------ EXCERPTED PASSAGE ------
Fix backfills of super large manifests by stripping metadata from all but the final layer

This is semantically valid because Docker only uses the leaf layer as the image config when reading a V2_1 manifest

Fixes https://jira.coreos.com/browse/QUAY-1351
This commit is contained in:
Joseph Schorr 2019-02-20 12:08:20 -05:00
parent 6b30702699
commit bacf074219
4 changed files with 166 additions and 11 deletions

View file

@ -473,8 +473,6 @@ class PreOCIModel(SharedModel, RegistryDataInterface):
assert not tag_obj.hidden
repo = tag_obj.repository
namespace_name = repo.namespace_user.username
repo_name = repo.name
# Write the manifest to the DB.
manifest = self._build_manifest_for_legacy_image(tag_obj.name, tag_obj.image)

View file

@ -17,6 +17,8 @@ from image.docker.schema2 import EMPTY_LAYER_BLOB_DIGEST
logger = logging.getLogger(__name__)
# The maximum size for generated manifest after which we remove extra metadata.
------
**EXERCISE DESCRIPTION:**
Answer from the commit page:
1. When reading a V2_1 manifest, which layer does Docker use as the image config?
2. Which Jira issue does the commit fix?
3. How many additions and deletions does the commit make?
The data after the commit page has no role here.
------ SUPPLIED RECORDS ------
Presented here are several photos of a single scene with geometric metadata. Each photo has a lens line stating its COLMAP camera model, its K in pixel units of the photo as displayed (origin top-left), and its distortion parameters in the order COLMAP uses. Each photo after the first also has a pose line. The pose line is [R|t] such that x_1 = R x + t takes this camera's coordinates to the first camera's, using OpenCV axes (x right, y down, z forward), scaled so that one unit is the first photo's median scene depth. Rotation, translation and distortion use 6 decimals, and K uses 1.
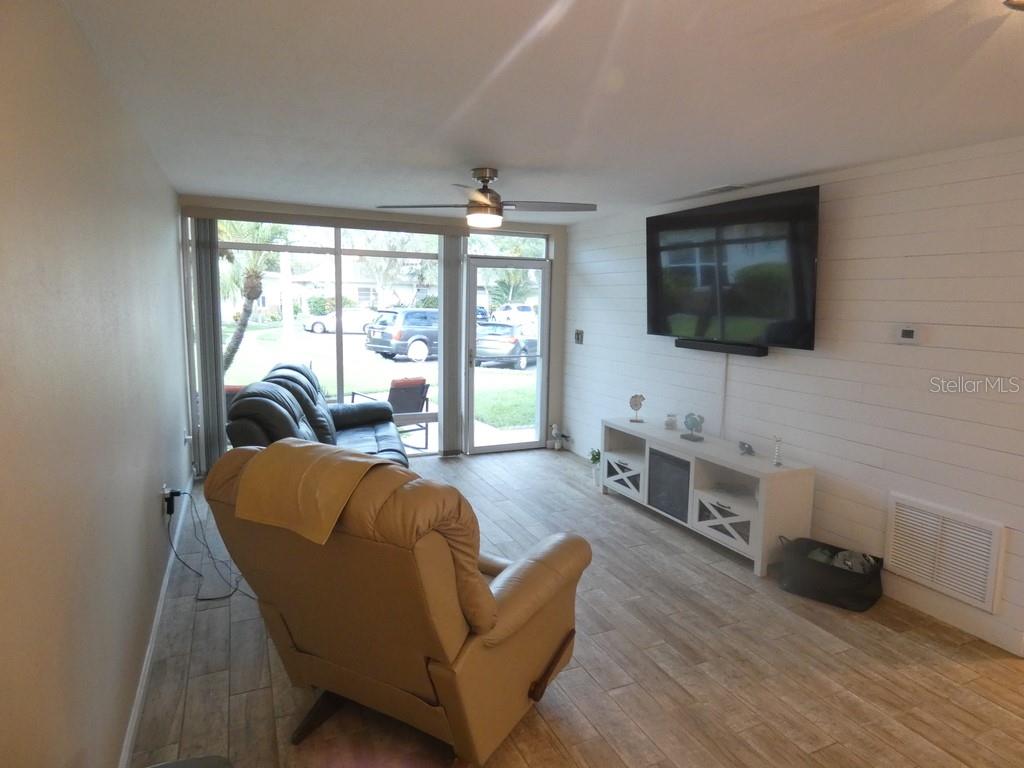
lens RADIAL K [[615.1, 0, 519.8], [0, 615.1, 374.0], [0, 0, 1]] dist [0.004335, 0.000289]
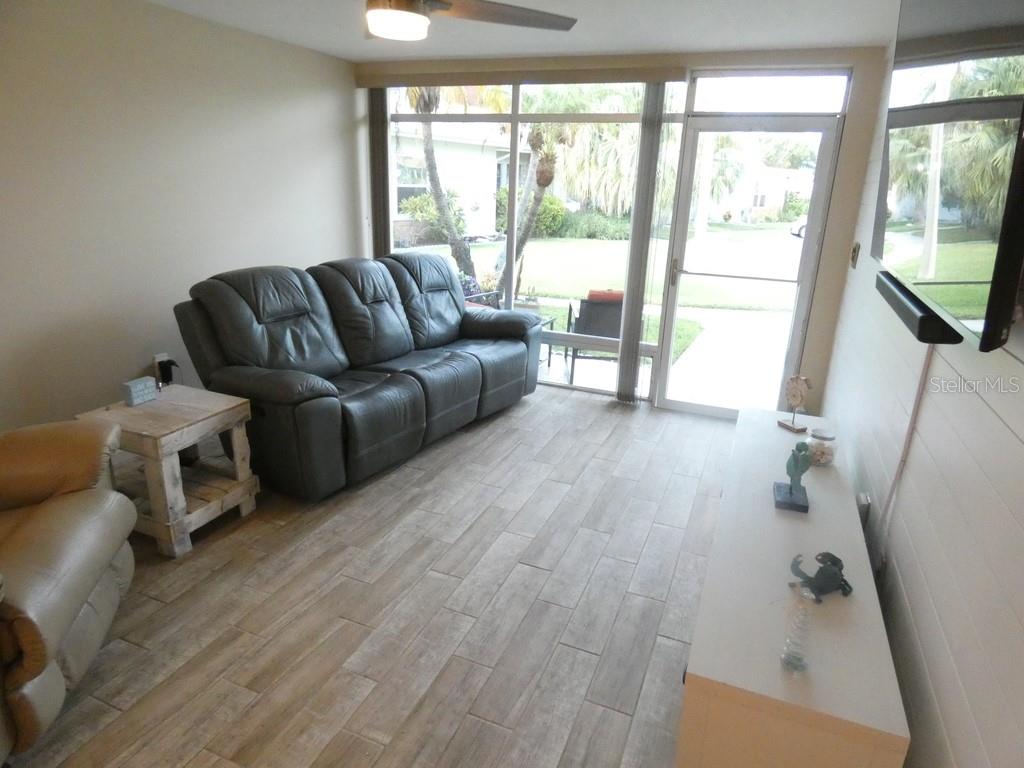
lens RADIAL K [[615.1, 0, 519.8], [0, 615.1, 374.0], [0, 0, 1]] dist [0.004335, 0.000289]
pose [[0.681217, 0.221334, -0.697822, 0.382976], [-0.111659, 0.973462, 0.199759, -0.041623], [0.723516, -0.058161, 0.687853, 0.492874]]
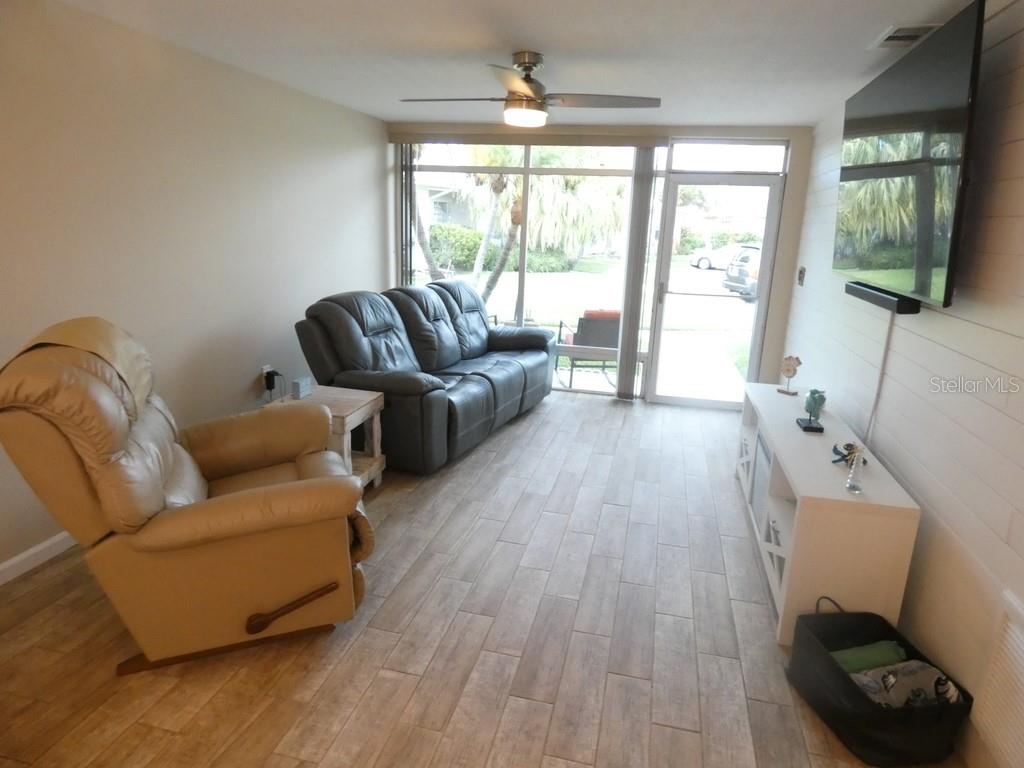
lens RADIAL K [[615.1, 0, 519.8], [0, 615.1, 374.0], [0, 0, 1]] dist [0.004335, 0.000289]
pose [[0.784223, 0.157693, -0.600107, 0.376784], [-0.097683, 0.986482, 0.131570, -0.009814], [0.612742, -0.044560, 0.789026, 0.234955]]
------
**OUTPUT BELOW:**
1. The leaf layer.
2. QUAY-1351.
3. 166 additions and 11 deletions.